The evidence I'm going to quote below addresses the broader question of whether screening works for any age group (which was my original question). But, since the evidence clearly shows that the risk of having breast cancer grows with age (older women have higher risk) I hope that simple logic will show that this answer will be even more relevant to the younger group the question now addresses.

I also need to make a statistical clarification before quoting what thorough reviews say, as careless language is one of the reason that the stats are often misunderstood. One key problem is the casual confusion of all-cause mortality with breast-cancer mortality. It is easy to assume that mammography (which is designed to screen for breast cancer) must reduce all cause mortality because it catches some cases of breast cancer. But many studies show a reduction in breast-cancer mortality but no reduction in overall mortality. Guess which number is used by advocates of screening?

The latest Cochrane review (published in 2011) is here. The review was designed to assess:

To assess the effect of screening for breast cancer with mammography on mortality and morbidity.

Brief 1 ->
Answer these about the text on mammography screening:
(a) How does the risk of having breast cancer change with age?
(b) What does the text call one key problem behind misunderstood statistics?
(c) In what year was the latest Cochrane review published?
Brief 2 ->
Does each statement agree with the text on mammography screening? Answer yes or no, quoting the words that decide it.
(a) The evidence to be quoted concerns only the younger age group.
(b) Many studies find lower breast-cancer mortality without lower overall mortality.
(c) The Cochrane review set out to assess the effect of mammography screening on mortality alone.

Data excerpts
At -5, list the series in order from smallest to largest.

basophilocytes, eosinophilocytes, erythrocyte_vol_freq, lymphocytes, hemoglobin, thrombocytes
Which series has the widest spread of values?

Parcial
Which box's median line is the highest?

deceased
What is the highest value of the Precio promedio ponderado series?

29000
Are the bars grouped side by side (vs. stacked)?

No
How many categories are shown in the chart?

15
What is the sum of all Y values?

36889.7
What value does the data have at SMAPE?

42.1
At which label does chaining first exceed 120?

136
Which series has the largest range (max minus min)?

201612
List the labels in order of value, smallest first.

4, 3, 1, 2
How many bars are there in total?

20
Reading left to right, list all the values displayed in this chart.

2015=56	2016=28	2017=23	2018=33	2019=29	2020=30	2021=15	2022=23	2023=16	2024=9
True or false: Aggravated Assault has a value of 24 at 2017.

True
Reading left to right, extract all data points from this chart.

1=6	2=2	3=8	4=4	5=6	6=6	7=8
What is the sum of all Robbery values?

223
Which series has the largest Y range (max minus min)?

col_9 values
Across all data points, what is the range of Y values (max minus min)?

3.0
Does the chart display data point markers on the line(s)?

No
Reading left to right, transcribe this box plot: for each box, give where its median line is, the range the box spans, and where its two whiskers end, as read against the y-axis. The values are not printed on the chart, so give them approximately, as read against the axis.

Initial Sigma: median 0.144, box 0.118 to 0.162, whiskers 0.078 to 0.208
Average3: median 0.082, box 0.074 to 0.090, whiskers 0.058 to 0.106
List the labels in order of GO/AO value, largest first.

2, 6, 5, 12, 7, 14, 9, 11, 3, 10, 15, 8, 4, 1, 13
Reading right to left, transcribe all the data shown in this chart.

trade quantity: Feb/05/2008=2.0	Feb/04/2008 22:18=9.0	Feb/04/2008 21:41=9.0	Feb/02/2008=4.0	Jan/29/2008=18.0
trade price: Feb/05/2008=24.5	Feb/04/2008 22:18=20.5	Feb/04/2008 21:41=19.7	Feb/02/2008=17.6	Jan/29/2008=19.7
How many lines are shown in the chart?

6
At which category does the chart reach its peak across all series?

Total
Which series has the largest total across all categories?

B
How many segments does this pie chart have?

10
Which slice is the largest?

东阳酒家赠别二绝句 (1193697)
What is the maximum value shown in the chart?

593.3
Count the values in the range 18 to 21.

Output 1 ->
(a) It grows with age: older women have higher risk.
(b) The casual confusion of all-cause mortality with breast-cancer mortality.
(c) 2011.

Output 2 ->
(a) No: "addresses the broader question of whether screening works for any age group"
(b) Yes: "many studies show a reduction in breast-cancer mortality but no reduction in overall mortality"
(c) No: "To assess the effect of screening for breast cancer with mammography on mortality and morbidity."